No fim do dia as questões eram estas. Será que os israelenses encerrarão os seus assentamentos maciços no West Bank, incluindo aqueles que cercam Jerusalem? Nenhuma menção quanto a isto. Será que finalizarão a expansão dos assentamentos judeus -- para judeus, e apenas judeus, por todo o Web Bank palestiniano? Nenhuma menção quanto a isto. Será que os palestinianos realmente finalizarão a sua intifada -- incluindo os assassínios bombistas suicidas -- em resultado destas promessas não existentes?

Tal como as eleições iraquianas, as quais foram também organizadas sob a ocupação estrangeira, as conversações israelenses-palestinianas foram históricas porque foram "históricas".

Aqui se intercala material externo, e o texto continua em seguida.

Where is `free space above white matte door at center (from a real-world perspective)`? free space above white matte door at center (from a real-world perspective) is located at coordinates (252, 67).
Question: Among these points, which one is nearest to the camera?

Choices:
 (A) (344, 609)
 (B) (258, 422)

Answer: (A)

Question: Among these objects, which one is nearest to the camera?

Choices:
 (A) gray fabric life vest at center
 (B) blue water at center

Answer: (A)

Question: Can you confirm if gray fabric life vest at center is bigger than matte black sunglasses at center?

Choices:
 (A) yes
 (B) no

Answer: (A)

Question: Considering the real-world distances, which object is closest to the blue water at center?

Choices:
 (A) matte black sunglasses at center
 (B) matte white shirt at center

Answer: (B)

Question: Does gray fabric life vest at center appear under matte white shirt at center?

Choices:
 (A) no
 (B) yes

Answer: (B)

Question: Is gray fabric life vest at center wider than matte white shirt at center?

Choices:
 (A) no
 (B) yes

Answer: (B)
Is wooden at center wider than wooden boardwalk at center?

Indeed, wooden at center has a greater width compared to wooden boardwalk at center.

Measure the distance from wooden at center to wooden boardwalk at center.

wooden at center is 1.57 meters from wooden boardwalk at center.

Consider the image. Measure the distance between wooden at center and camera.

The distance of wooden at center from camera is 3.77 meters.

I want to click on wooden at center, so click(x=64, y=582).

A secretária de Estado americana Condoleezza Rice "advertiu" os palestinianos de que deveriam "controlar a violência" mas não houve, como de hábito, qualquer pedido para "controlar" a violência do exército israelense.

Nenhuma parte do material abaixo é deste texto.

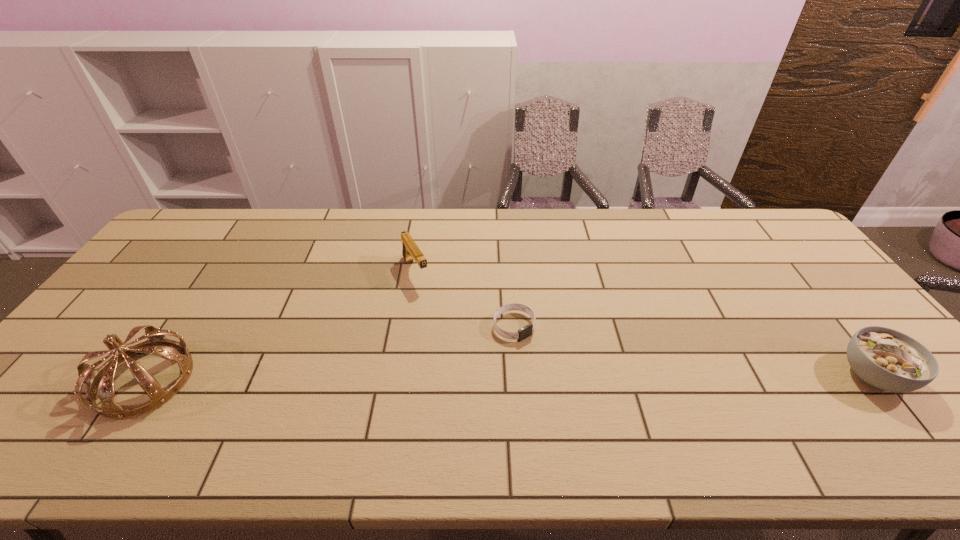
The width and height of the screenshot is (960, 540). In order to click on the tallest object in this screenshot , I will do (101, 381).

Locate an element on the screen. This screenshot has width=960, height=540. tiara is located at coordinates (101, 381).

What are the coordinates of `the rightmost object` in the screenshot? It's located at (884, 358).

This screenshot has height=540, width=960. I want to click on the farthest object, so click(410, 251).

Find the location of a particular element. pistol is located at coordinates (410, 251).

Locate an element on the screen. The width and height of the screenshot is (960, 540). the second object from right to left is located at coordinates (526, 331).

Find the location of `the shortest object`. the shortest object is located at coordinates (526, 331).

Find the location of a particular element. vacant area situated on the back of the tiara is located at coordinates (198, 301).

Identify the location of free spot located on the left of the rightmost object. (732, 375).

Where is `vacant region located 0.150m at the barrel of the pistol`? The width and height of the screenshot is (960, 540). vacant region located 0.150m at the barrel of the pistol is located at coordinates (441, 320).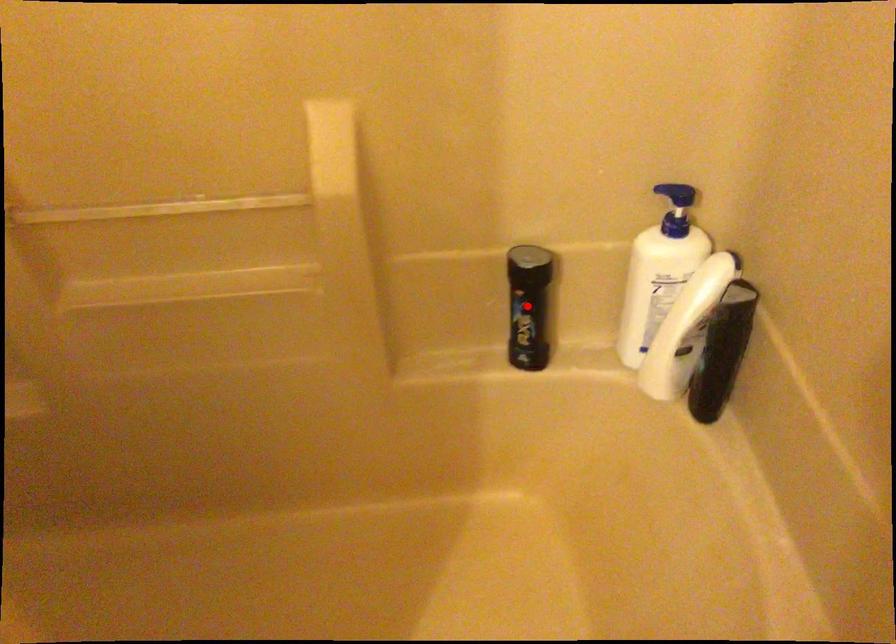
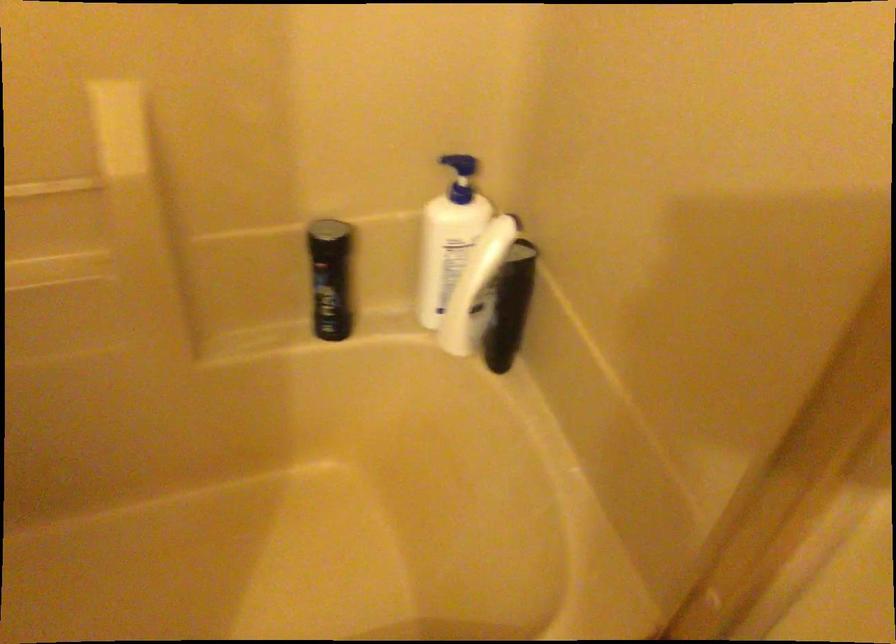
Question: I am providing you with two images of the same scene from different viewpoints. A red point is marked on the first image. At the location where the point appears in image 1, is it still visible in image 2?

Choices:
 (A) Yes
 (B) No

Answer: (A)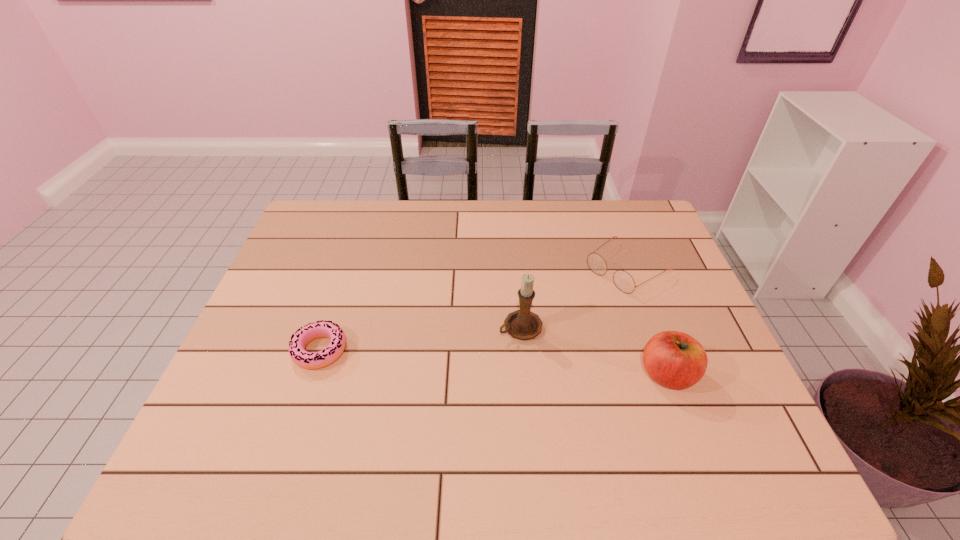
This screenshot has width=960, height=540. In order to click on the shortest object in this screenshot , I will do `click(309, 360)`.

Where is `the leftmost object`? the leftmost object is located at coordinates pos(309,360).

Where is `the second tallest object`? The image size is (960, 540). the second tallest object is located at coordinates click(674, 359).

The width and height of the screenshot is (960, 540). Identify the location of the third tallest object. (624, 282).

Find the location of `the farthest object`. the farthest object is located at coordinates pos(624,282).

The width and height of the screenshot is (960, 540). Find the location of `candle holder`. candle holder is located at coordinates (523, 324).

The height and width of the screenshot is (540, 960). Identify the location of the tallest object. (523, 324).

This screenshot has height=540, width=960. I want to click on free space located on the front of the doughnut, so click(x=295, y=426).

This screenshot has width=960, height=540. In order to click on free space located 0.330m on the left of the apple in this screenshot , I will do `click(503, 375)`.

Locate an element on the screen. Image resolution: width=960 pixels, height=540 pixels. free location located 0.350m on the temples of the spectacles is located at coordinates (512, 347).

Porque a condição sine qua non da equação era que os palestinianos fossem culpados. Que os palestinianos foram o partido "violento" -- daí a advertência de que os palestinianos devem acabar com a "violência" enquanto os israelenses apenas acabariam as "operações". Os palestinianos, parece, são genericamente violentos. Os israelenses genericamente cumpridores da lei, pois executam "operações". Mahmoud Abbas foi em frente com este absurdo.

Isto ficou demasiado claro nas reportagens. O que estava em oferta, disse a CNN, era "um fim para toda violência" -- como se a ocupação e a colonização ilegal não fosse uma forma de violência. A Associated Press falou covardemente acerca de "cidades que, por agora, continuam a estar sob o controle da segurança israelense" -- por outras palavras, sob a ocupação israelense, embora eles não dissessem isto aos leitores.

Dessa forma, Mahmoud Abbas está a tornar-se o Hamid Karzai da Palestina, a sua gravata ao equivalente da túnica verde de Karzai, o "nosso" novo homem na Palestina, o "tsunami" que lavou a contaminação de Arafat, cujo túmulo Rice tratou de evitar. Mas as armadilhas permanecem: Jerusalem Leste, assentamentos judeus e o "direito de retorno" dos palestinianos de 1948 aos lares que perderam.

Se formos bater palmas como os "fazedores da paz" de Sharm El-Sheikh, perceberemos melhor que a menos que resolvamos já estas grandes questões de injustiça, este novo acto de "feitura da paz" demonstrar-se-á tão sangrento quanto Oslo. Perguntem a Mahmoud Abbas. Ele foi o responsável por aquele primeiro acordo fatal.